Stored data entries
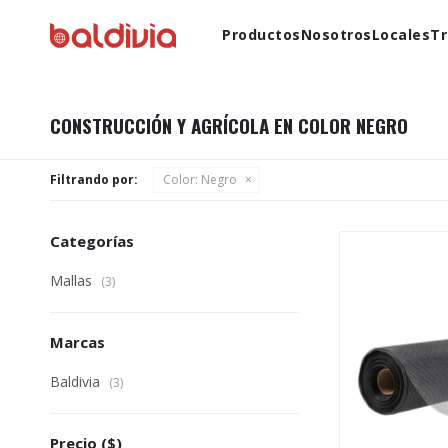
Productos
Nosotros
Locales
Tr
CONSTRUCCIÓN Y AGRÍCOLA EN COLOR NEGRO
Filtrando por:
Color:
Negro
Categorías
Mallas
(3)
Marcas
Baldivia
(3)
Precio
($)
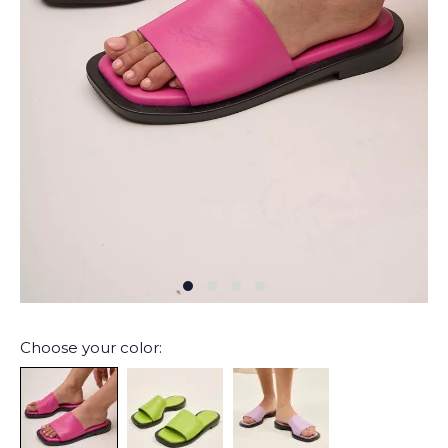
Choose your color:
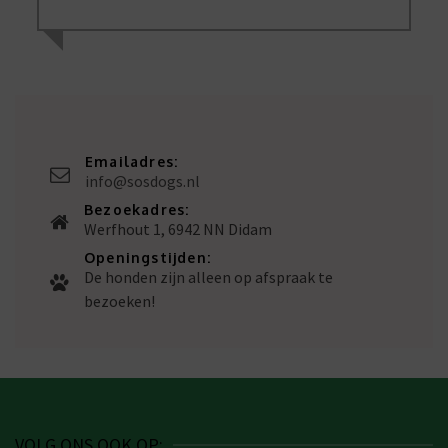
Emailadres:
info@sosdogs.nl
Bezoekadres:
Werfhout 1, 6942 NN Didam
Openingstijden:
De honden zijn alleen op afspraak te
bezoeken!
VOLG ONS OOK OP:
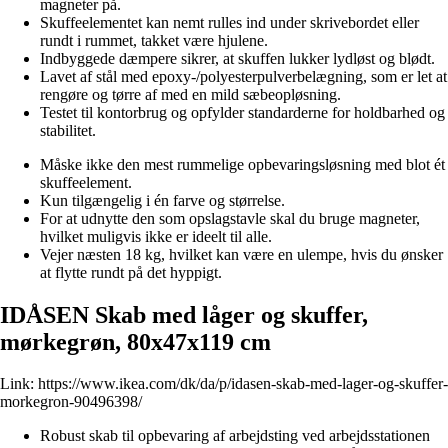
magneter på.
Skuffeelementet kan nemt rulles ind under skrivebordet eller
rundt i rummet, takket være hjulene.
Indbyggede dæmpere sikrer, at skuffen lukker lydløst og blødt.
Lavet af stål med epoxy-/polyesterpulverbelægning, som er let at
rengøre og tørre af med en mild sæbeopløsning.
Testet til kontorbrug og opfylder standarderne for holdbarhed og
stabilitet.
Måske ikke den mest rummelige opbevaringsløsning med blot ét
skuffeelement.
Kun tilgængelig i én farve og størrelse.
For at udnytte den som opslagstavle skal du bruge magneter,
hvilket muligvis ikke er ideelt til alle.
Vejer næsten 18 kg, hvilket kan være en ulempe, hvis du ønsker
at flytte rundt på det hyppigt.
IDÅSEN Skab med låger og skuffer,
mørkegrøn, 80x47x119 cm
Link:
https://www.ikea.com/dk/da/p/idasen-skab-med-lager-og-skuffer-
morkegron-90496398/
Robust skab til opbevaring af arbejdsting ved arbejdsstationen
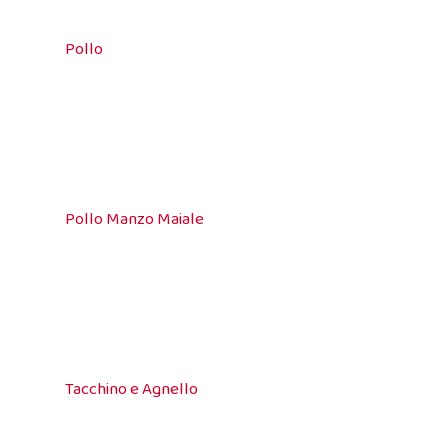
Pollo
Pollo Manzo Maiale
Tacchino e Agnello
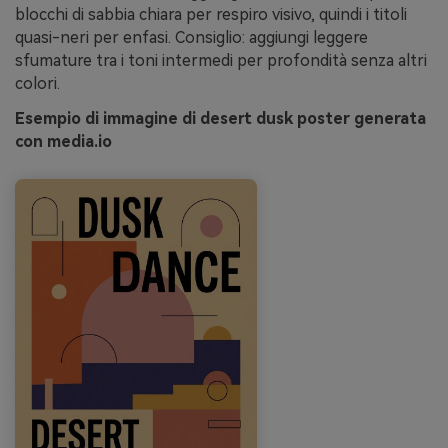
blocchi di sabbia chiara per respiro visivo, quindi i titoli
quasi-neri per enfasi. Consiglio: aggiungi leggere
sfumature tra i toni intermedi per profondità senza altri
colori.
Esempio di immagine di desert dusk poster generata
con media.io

**Instruction**. Both the line containing "IDÅSEN Skab med" and the line containing "Tacchino e Agnello" above belong in the output, as do the lines between them. Print them exactly, without pictures.

**Exercise response**.
IDÅSEN Skab med låger og skuffer,
mørkegrøn, 80x47x119 cm
Link:
https://www.ikea.com/dk/da/p/idasen-skab-med-lager-og-skuffer-
morkegron-90496398/
Robust skab til opbevaring af arbejdsting ved arbejdsstationen
Pollo
Pollo Manzo Maiale
Tacchino e Agnello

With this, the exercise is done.